Exercise:
Print the full set of records below, character for character and picture-free.

Material provided:
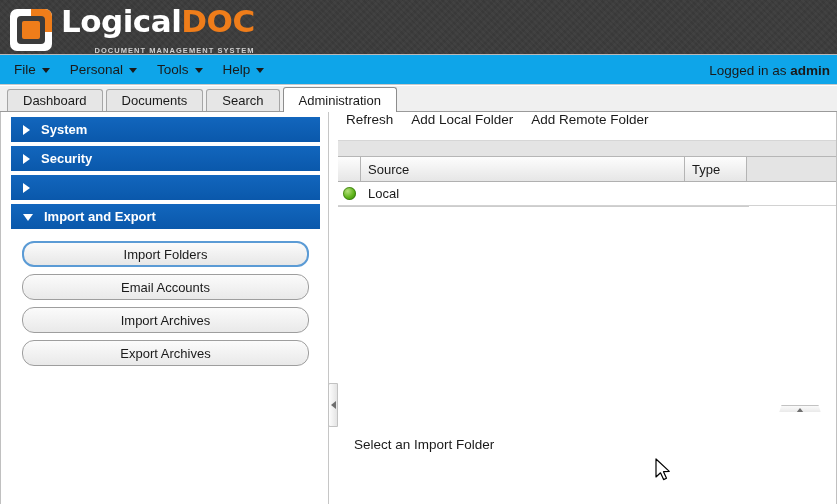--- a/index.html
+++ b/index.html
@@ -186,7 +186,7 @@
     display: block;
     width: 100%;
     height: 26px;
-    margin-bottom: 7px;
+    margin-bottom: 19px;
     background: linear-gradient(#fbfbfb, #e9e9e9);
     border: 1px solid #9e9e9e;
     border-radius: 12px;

Your solution:
--- a/index.html
+++ b/index.html
@@ -186,7 +186,7 @@
     display: block;
     width: 100%;
     height: 26px;
-    margin-bottom: 7px;
+    margin-bottom: 19px;
     background: linear-gradient(#fbfbfb, #e9e9e9);
     border: 1px solid #9e9e9e;
     border-radius: 12px;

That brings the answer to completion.